◆ Directive ◆
Write out the listing again, starting at the line containing "Szakmai képzések" and ending at its last line, with "Uitverkocht" swapped for "Sold out" and everything else unchanged. Leave the pictures out of the answer.

◆ Records taken from a dataset ◆
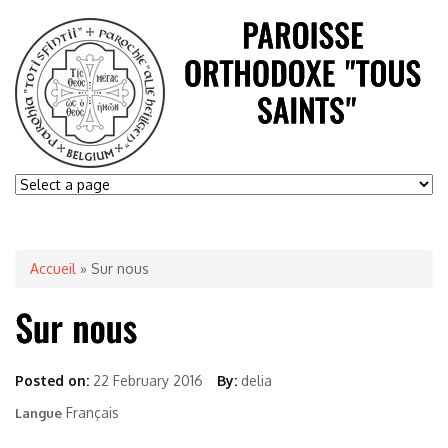
Accueil
» Sur nous
Posted on:
22 February 2016
By:
delia
Français
Langue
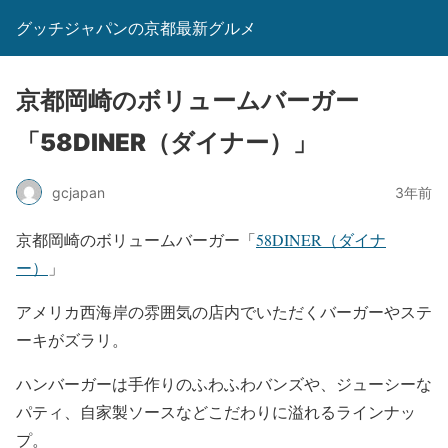
グッチジャパンの京都最新グルメ
京都岡崎のボリュームバーガー
「58DINER（ダイナー）」
gcjapan
3年前
京都岡崎のボリュームバーガー「
58DINER（ダイナ
ー）
」
アメリカ西海岸の雰囲気の店内でいただくバーガーやステ
ーキがズラリ。
ハンバーガーは手作りのふわふわバンズや、ジューシーな
パティ、自家製ソースなどこだわりに溢れるラインナッ
プ。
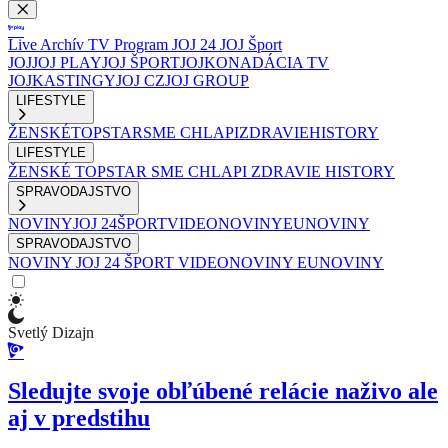
Live
Archív
TV Program
JOJ 24
JOJ Šport
JOJ
JOJ PLAY
JOJ ŠPORT
JOJKO
NADÁCIA TV
JOJ
KASTINGY
JOJ CZ
JOJ GROUP
LIFESTYLE
ŽENSKÉ
TOPSTAR
SME CHLAPI
ZDRAVIE
HISTORY
LIFESTYLE
ŽENSKÉ
TOPSTAR
SME CHLAPI
ZDRAVIE
HISTORY
SPRAVODAJSTVO
NOVINY
JOJ 24
ŠPORT
VIDEONOVINY
EUNOVINY
SPRAVODAJSTVO
NOVINY
JOJ 24
ŠPORT
VIDEONOVINY
EUNOVINY
Svetlý Dizajn
Sledujte svoje obľúbené relácie naživo ale
aj v predstihu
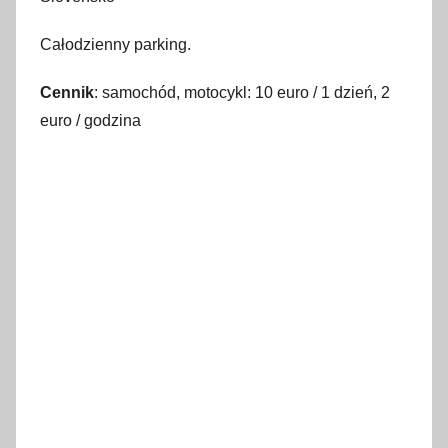
Całodzienny parking.
Cennik
: samochód, motocykl: 10 euro / 1 dzień, 2
euro / godzina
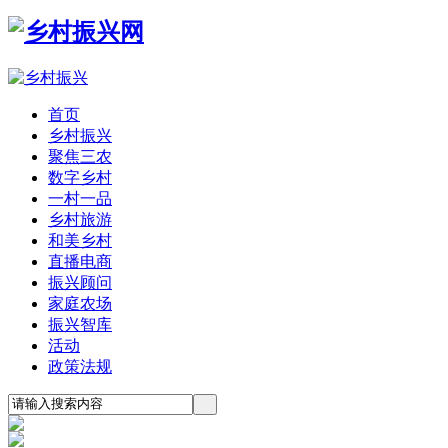
首页
乡村振兴
聚焦三农
数字乡村
一村一品
乡村旅游
和美乡村
直播电商
振兴顾问
家庭农场
振兴智库
活动
政策法规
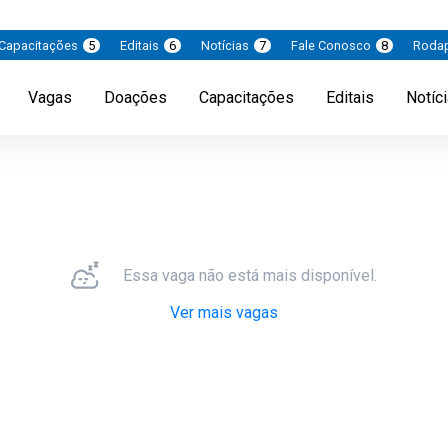
Capacitações
5
Editais
6
Notícias
7
Fale Conosco
8
Roda
Vagas
Doações
Capacitações
Editais
Notíc
Essa vaga não está mais disponível.
Ver mais vagas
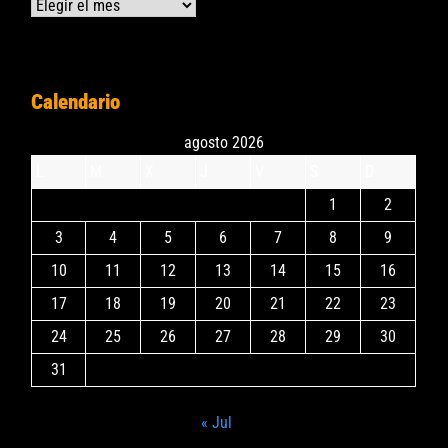
Archivos
Calendario
agosto 2026
L
M
X
J
V
S
D
1
2
3
4
5
6
7
8
9
10
11
12
13
14
15
16
17
18
19
20
21
22
23
24
25
26
27
28
29
30
31
« Jul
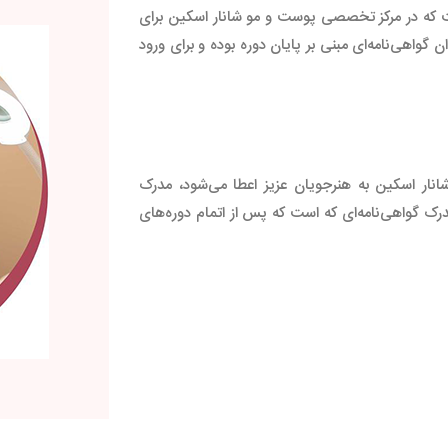
تبری است که در مرکز تخصصی پوست و مو شانار اسکین برای
 گواهی‌نامه‌ای مبنی بر پایان دوره بوده و برای ورود
ار اسکین به هنرجویان عزیز اعطا می‌شود، مدرک
ین مدرک گواهی‌نامه‌ای که است که پس از اتمام دوره‌های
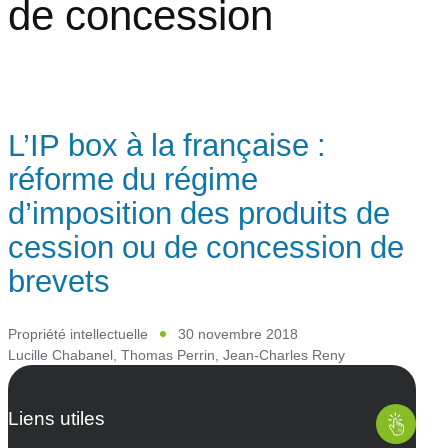
de concession
L’IP box à la française :
réforme du régime
d’imposition des produits de
cession ou de concession de
brevets
Propriété intellectuelle
30 novembre 2018
Lucille Chabanel
,
Thomas Perrin
,
Jean-Charles Reny
Liens utiles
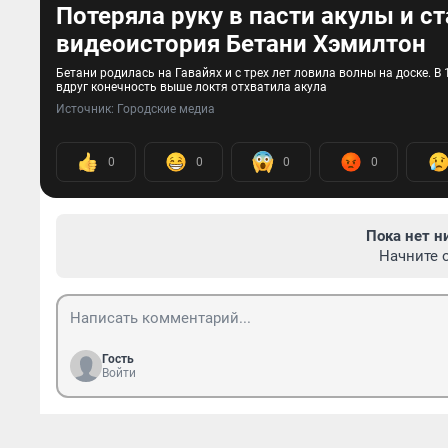
Потеряла руку в пасти акулы и с
видеоистория Бетани Хэмилтон
Бетани родилась на Гавайях и с трех лет ловила волны на доске. В 
вдруг конечность выше локтя отхватила акула
Источник: 
Городские медиа
0
0
0
0
Пока нет н
Начните 
Гость
Войти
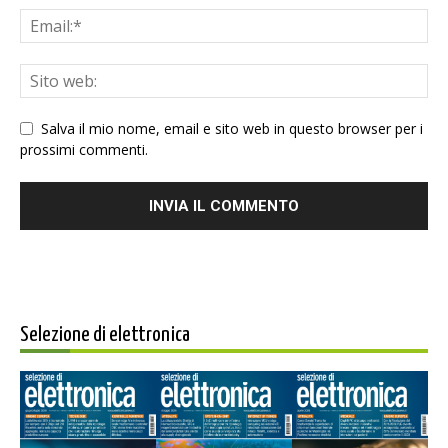
Salva il mio nome, email e sito web in questo browser per i
prossimi commenti.
Selezione di elettronica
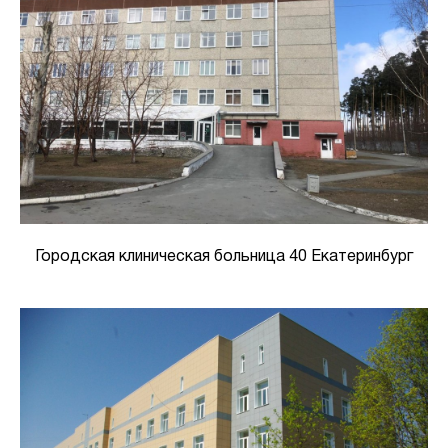
Городская клиническая больница 40 Екатеринбург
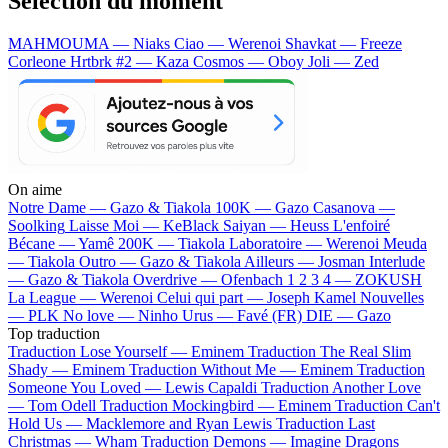
Sélection du moment
MAHMOUMA — Niaks
Ciao — Werenoi
Shavkat — Freeze
Corleone
Hrtbrk #2 — Kaza
Cosmos — Oboy
Joli — Zed
On aime
Notre Dame —
Gazo & Tiakola
100K —
Gazo
Casanova —
Soolking
Laisse Moi —
KeBlack
Saiyan —
Heuss L'enfoiré
Bécane —
Yamê
200K —
Tiakola
Laboratoire —
Werenoi
Meuda
—
Tiakola
Outro —
Gazo & Tiakola
Ailleurs —
Josman
Interlude
—
Gazo & Tiakola
Overdrive —
Ofenbach
1 2 3 4 —
ZOKUSH
La League —
Werenoi
Celui qui part —
Joseph Kamel
Nouvelles
—
PLK
No love —
Ninho
Urus —
Favé (FR)
DIE —
Gazo
Top traduction
Traduction Lose Yourself —
Eminem
Traduction The Real Slim
Shady —
Eminem
Traduction Without Me —
Eminem
Traduction
Someone You Loved —
Lewis Capaldi
Traduction Another Love
—
Tom Odell
Traduction Mockingbird —
Eminem
Traduction Can't
Hold Us —
Macklemore and Ryan Lewis
Traduction Last
Christmas —
Wham
Traduction Demons —
Imagine Dragons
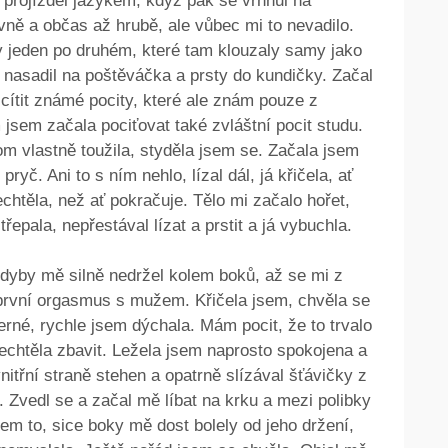
projížděl jazykem, když pak se vrhnul na
ně a občas až hrubě, ale vůbec mi to nevadilo.
y jeden po druhém, které tam klouzaly samy jako
i nasadil na poštěváčka a prsty do kundičky. Začal
a cítit známé pocity, které ale znám pouze z
jsem začala pociťovat také zvláštní pocit studu.
om vlastně toužila, styděla jsem se. Začala jsem
yč. Ani to s ním nehlo, lízal dál, já křičela, ať
chtěla, než ať pokračuje. Tělo mi začalo hořet,
řepala, nepřestával lízat a prstit a já vybuchla.
kdyby mě silně nedržel kolem boků, až se mi z
 první orgasmus s mužem. Křičela jsem, chvěla se
erné, rychle jsem dýchala. Mám pocit, že to trvalo
echtěla zbavit. Ležela jsem naprosto spokojena a
itřní straně stehen a opatrně slízával šťávičky z
. Zvedl se a začal mě líbat na krku a mezi polibky
sem to, sice boky mě dost bolely od jeho držení,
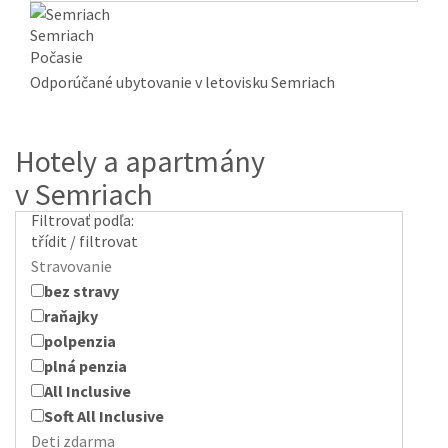
Semriach
Počasie
Odporúčané ubytovanie v letovisku Semriach
Hotely a apartmány
v Semriach
Filtrovať podľa:
třídit / filtrovat
Stravovanie
bez stravy
raňajky
polpenzia
plná penzia
All Inclusive
Soft All Inclusive
Deti zdarma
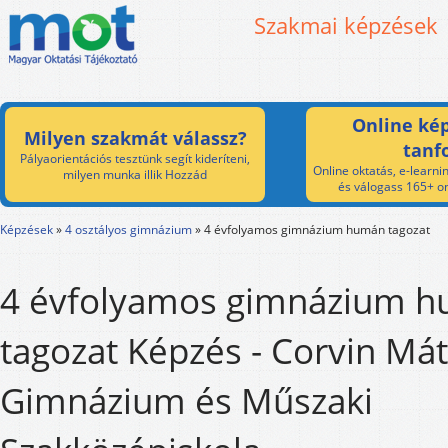
Szakmai képzések
Online kép
Milyen szakmát válassz?
tanf
Pályaorientációs tesztünk segít kideríteni,
Online oktatás, e-learnin
milyen munka illik Hozzád
és válogass 165+ on
Képzések
»
4 osztályos gimnázium
»
4 évfolyamos gimnázium humán tagozat
4 évfolyamos gimnázium 
tagozat Képzés - Corvin Má
Gimnázium és Műszaki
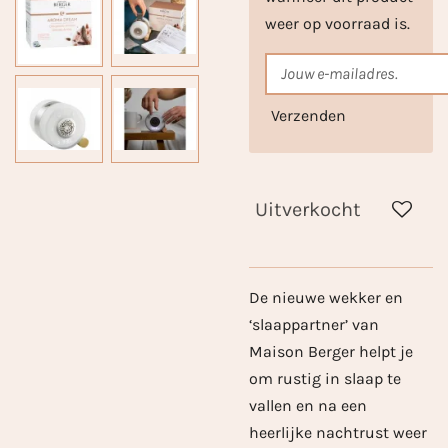
weer op voorraad is.
Verzenden
Uitverkocht
De nieuwe wekker en
‘slaappartner’ van
Maison Berger helpt je
om rustig in slaap te
vallen en na een
heerlijke nachtrust weer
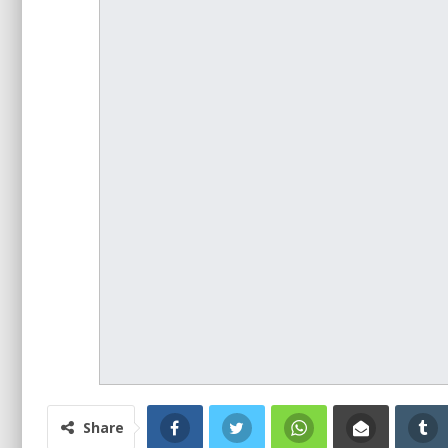
Share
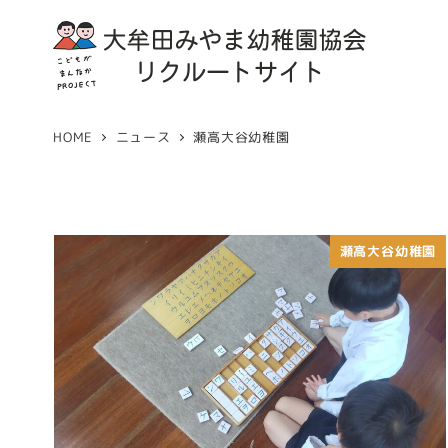
HOME
ニュース
瀬高大谷幼稚園
瀬高大谷幼稚園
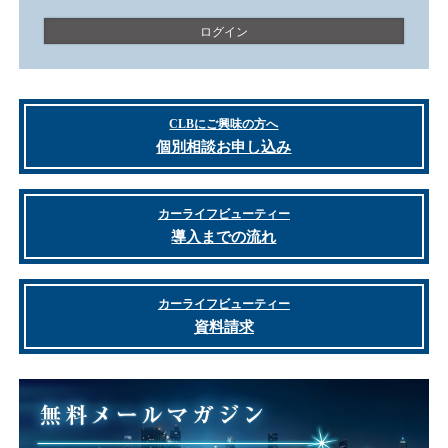
CLBにご興味の方へ
個別相談お申し込み
カーライフビューティー
導入までの流れ
カーライフビューティー
資料請求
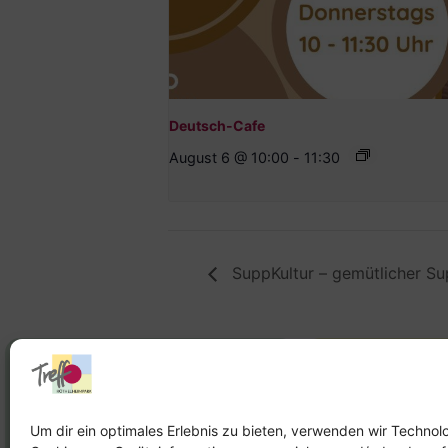
Deutsch-Cafe
August 6 @ 10:00
-
11:30
SuppKultur – gemütlicher S
Stadtteilhaus
Stadtteilar
Tel.:
09131-9232777
Tel.:
Telefon: 
Um dir ein optimales Erlebnis zu bieten, verwenden wir Technol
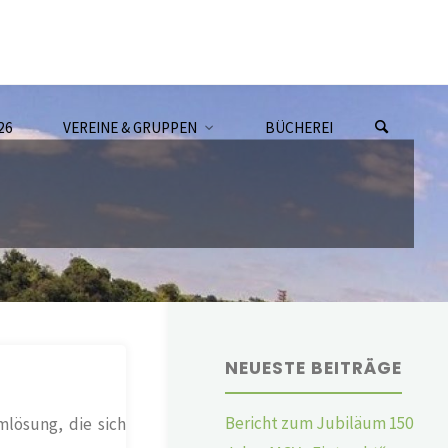
26
VEREINE & GRUPPEN
BÜCHEREI
NEUESTE BEITRÄGE
Bericht zum Jubiläum 150
mlösung, die sich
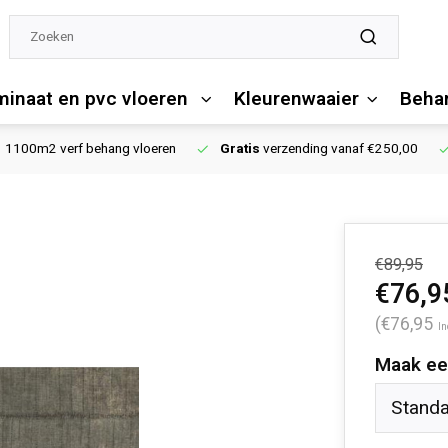
minaat en pvc vloeren
Kleurenwaaier
Behan
1100m2 verf behang vloeren
Gratis
verzending vanaf €250,00
€89,95
€76,9
(€76,95
In
Maak ee
Stand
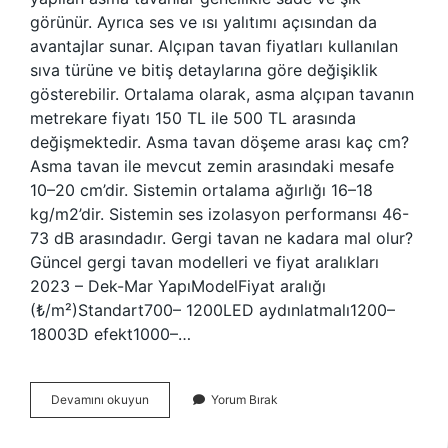
görünür. Ayrıca ses ve ısı yalıtımı açısından da
avantajlar sunar. Alçıpan tavan fiyatları kullanılan
sıva türüne ve bitiş detaylarına göre değişiklik
gösterebilir. Ortalama olarak, asma alçıpan tavanın
metrekare fiyatı 150 TL ile 500 TL arasında
değişmektedir. Asma tavan döşeme arası kaç cm?
Asma tavan ile mevcut zemin arasındaki mesafe
10–20 cm’dir. Sistemin ortalama ağırlığı 16–18
kg/m2’dir. Sistemin ses izolasyon performansı 46-
73 dB arasındadır. Gergi tavan ne kadara mal olur?
Güncel gergi tavan modelleri ve fiyat aralıkları
2023 – Dek-Mar YapıModelFiyat aralığı
(₺/m²)Standart700– 1200LED aydınlatmalı1200–
18003D efekt1000–…
Asma
Devamını okuyun
Yorum Bırak
Tavan
Kaça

◆ Result of the exercise ◆
Szakmai képzések
Online kép
Milyen szakmát válassz?
tanf
Pályaorientációs tesztünk segít kideríteni,
Online oktatás, e-learnin
milyen munka illik Hozzád
és válogass 165+ on
Képzések
»
4 osztályos gimnázium
»
4 évfolyamos gimnázium humán tagozat
4 évfolyamos gimnázium 
tagozat Képzés - Corvin Má
Gimnázium és Műszaki
weer op voorraad is.
Verzenden
Sold out
De nieuwe wekker en
‘slaappartner’ van
Maison Berger helpt je
om rustig in slaap te
vallen en na een
heerlijke nachtrust weer
Share
HOME
ニュース
瀬高大谷幼稚園
瀬高大谷幼稚園
CLBにご興味の方へ
個別相談お申し込み
カーライフビューティー
導入までの流れ
カーライフビューティー
資料請求
Deutsch-Cafe
August 6 @ 10:00
-
11:30
SuppKultur – gemütlicher S
Stadtteilhaus
Stadtteilar
Tel.:
09131-9232777
Tel.:
Telefon: 
Um dir ein optimales Erlebnis zu bieten, verwenden wir Technol
26
VEREINE & GRUPPEN
BÜCHEREI
NEUESTE BEITRÄGE
Bericht zum Jubiläum 150
mlösung, die sich
minaat en pvc vloeren
Kleurenwaaier
Behan
1100m2 verf behang vloeren
Gratis
verzending vanaf €250,00
€89,95
€76,9
(€76,95
In
Maak ee
Stand
görünür. Ayrıca ses ve ısı yalıtımı açısından da
avantajlar sunar. Alçıpan tavan fiyatları kullanılan
sıva türüne ve bitiş detaylarına göre değişiklik
gösterebilir. Ortalama olarak, asma alçıpan tavanın
metrekare fiyatı 150 TL ile 500 TL arasında
değişmektedir. Asma tavan döşeme arası kaç cm?
Asma tavan ile mevcut zemin arasındaki mesafe
10–20 cm’dir. Sistemin ortalama ağırlığı 16–18
kg/m2’dir. Sistemin ses izolasyon performansı 46-
73 dB arasındadır. Gergi tavan ne kadara mal olur?
Güncel gergi tavan modelleri ve fiyat aralıkları
2023 – Dek-Mar YapıModelFiyat aralığı
(₺/m²)Standart700– 1200LED aydınlatmalı1200–
18003D efekt1000–…
Asma
Devamını okuyun
Yorum Bırak
Tavan
Kaça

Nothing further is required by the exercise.